Le Manoir de Kerazan , notamment dans la salle de billard, accueille également une importante collection d’œuvres d’Auguste Goy (1812-1875). Né à Melun en 1812, Auguste Goy entra au printemps 1834 dans l’atelier du peintre Ingres. Malheureusement, le maître devait partir pour Rome en décembre. On rapporte qu’il proposa à son élève de le suivre mais Goy, dont les ressources étaient insuffisantes, dut rester à Paris. Le jeune homme ne fut donc l’élève du peintre que quelques mois. Sans avoir suivi le cursus initial, il se lança dans la vie professionnelle. Il devint portraitiste à Paris, et illustra un livre sur la Creuse. Il s’installa ensuite en Angleterre, où il vécut de la vente de ses œuvres jusqu’en 1845. Pour une raison que l’on ignore, Auguste Goy se fixa à Quimper en 1847 et à partir de 1861, devint professeur de dessin au collège. Jusqu’à sa mort en 1875, il vécut isolé dans sa région d’adoption, sans jamais se mêler aux expositions parisiennes.
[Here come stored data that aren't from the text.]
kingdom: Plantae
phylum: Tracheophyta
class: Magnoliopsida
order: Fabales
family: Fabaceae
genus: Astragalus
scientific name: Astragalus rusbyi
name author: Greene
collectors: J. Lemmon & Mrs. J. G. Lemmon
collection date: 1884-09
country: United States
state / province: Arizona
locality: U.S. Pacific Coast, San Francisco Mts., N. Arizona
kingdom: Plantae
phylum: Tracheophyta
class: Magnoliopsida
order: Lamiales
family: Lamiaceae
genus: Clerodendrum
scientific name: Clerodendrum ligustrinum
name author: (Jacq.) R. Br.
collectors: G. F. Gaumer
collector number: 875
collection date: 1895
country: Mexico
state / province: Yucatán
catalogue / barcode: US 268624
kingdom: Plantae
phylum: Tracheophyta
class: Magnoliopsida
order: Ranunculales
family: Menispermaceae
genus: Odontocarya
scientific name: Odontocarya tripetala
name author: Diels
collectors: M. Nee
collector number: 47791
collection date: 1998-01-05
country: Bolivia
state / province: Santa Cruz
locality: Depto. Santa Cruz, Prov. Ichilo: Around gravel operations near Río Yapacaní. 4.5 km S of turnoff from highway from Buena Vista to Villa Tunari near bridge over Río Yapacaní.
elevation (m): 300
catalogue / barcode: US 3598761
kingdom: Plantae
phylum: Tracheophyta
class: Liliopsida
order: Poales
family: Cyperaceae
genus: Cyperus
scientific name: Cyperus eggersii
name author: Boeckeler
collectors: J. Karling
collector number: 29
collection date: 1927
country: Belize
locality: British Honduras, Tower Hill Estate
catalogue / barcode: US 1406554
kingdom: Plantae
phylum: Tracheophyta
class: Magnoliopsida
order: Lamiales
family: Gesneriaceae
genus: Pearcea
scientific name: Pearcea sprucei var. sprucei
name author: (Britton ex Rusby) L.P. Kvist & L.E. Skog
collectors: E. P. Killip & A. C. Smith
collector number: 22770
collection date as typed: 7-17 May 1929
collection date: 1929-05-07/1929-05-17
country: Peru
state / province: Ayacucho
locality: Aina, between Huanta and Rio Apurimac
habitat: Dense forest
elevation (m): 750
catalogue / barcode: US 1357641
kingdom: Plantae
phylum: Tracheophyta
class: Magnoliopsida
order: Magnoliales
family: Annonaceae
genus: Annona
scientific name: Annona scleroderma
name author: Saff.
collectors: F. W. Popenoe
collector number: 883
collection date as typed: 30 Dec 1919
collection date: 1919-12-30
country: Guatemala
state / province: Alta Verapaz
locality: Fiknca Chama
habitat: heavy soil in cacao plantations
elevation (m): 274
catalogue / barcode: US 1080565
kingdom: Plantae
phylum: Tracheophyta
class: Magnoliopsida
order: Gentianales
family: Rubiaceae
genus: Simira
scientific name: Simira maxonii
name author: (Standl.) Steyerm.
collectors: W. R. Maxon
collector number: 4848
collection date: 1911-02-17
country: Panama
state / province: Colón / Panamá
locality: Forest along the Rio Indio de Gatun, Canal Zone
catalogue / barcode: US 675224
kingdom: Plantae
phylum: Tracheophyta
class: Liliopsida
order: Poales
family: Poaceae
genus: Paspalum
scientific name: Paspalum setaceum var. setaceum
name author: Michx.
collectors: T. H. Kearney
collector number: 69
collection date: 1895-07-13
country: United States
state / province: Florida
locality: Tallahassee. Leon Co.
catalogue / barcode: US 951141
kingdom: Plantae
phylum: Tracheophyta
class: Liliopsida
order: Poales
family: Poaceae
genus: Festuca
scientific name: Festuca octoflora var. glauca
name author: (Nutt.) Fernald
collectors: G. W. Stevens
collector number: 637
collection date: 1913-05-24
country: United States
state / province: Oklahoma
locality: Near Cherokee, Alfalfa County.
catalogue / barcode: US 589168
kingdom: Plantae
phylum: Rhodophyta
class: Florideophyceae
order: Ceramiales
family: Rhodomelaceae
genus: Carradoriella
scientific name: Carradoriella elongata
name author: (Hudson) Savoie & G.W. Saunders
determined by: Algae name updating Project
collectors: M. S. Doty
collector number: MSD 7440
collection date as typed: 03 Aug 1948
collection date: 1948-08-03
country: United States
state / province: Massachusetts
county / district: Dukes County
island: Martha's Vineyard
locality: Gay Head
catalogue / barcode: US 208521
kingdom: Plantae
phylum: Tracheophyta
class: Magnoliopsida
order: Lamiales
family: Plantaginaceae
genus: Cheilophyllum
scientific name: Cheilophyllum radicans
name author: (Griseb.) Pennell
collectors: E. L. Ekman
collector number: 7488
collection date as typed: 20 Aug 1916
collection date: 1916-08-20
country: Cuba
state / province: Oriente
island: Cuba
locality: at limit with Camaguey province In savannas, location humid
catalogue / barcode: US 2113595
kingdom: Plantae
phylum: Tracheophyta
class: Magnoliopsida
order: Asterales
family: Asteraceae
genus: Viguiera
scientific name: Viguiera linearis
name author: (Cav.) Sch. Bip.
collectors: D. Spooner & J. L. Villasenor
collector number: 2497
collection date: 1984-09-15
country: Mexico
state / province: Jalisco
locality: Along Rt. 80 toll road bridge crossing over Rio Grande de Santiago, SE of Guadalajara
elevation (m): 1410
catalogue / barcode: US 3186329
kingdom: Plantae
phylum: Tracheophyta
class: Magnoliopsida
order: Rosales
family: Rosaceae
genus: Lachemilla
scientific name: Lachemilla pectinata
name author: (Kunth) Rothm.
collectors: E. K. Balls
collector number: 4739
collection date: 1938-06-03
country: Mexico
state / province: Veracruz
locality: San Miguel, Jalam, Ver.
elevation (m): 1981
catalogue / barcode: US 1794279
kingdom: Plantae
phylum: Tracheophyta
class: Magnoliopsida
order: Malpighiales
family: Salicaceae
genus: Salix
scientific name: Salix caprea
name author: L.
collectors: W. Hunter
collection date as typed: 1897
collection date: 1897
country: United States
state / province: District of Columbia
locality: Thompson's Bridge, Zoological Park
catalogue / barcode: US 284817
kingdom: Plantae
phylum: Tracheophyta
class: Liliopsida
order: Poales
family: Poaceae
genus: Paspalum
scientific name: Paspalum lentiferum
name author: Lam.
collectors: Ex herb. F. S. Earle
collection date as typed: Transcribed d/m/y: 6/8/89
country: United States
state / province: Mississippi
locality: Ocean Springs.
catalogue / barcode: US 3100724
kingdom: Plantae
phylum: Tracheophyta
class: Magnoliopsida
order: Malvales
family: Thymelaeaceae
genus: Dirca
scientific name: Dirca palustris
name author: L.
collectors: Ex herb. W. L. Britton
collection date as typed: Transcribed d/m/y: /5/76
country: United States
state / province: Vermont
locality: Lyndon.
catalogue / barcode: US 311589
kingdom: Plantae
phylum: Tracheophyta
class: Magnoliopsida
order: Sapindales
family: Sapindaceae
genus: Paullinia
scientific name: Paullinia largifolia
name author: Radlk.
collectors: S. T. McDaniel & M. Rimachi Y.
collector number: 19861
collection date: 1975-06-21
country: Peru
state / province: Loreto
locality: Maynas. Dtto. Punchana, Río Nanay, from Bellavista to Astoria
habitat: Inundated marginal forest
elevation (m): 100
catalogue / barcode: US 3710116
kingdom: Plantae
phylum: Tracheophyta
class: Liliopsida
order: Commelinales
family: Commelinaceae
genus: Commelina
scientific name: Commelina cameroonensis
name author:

La bourgeoisie locale lui commandait des portraits. Il a surtout peint et dessiné des paysages des alentours de Quimper, qu’il fut un des premiers à découvrir, jusqu’au pays bigouden. Quelques scènes de genre dans des intérieurs de cafés ou de maisons, nous font découvrir la vie quotidienne en Cornouaille au milieu du siècle dernier. Avec humour, il caricatura ses collègues enseignants et les gens de la campagne croisés dans les rues de Quimper. Il a peint également des portraits de paysans portant le costume traditionnel. Il a multiplié les études et esquisses pour des compositions plus ambitieuses comme Le Veuf Débauché ou Le retour de la guerre de Crimée, qui n’ont, semble-t-il, jamais été réalisées. Auguste Goy, qui s’est totalement enraciné dans son pays d’adoption, n’a jamais succombé à la mièvrerie des scènes pittoresques pourtant à la mode à l’époque. Il a tenté, suivant une démarche peu commune dans les années 1850-1860, de traduire avec réalisme la vie de ceux qu’il côtoyait.
À ce groupe de peintures contemporaines, s’ajoute un fonds plus ancien où l’on trouve différentes œuvres des écoles française, hollandaise, allemande et italienne, notamment de l’école de Fontainebleau, que l’on trouve en particulier dans le Fumoir.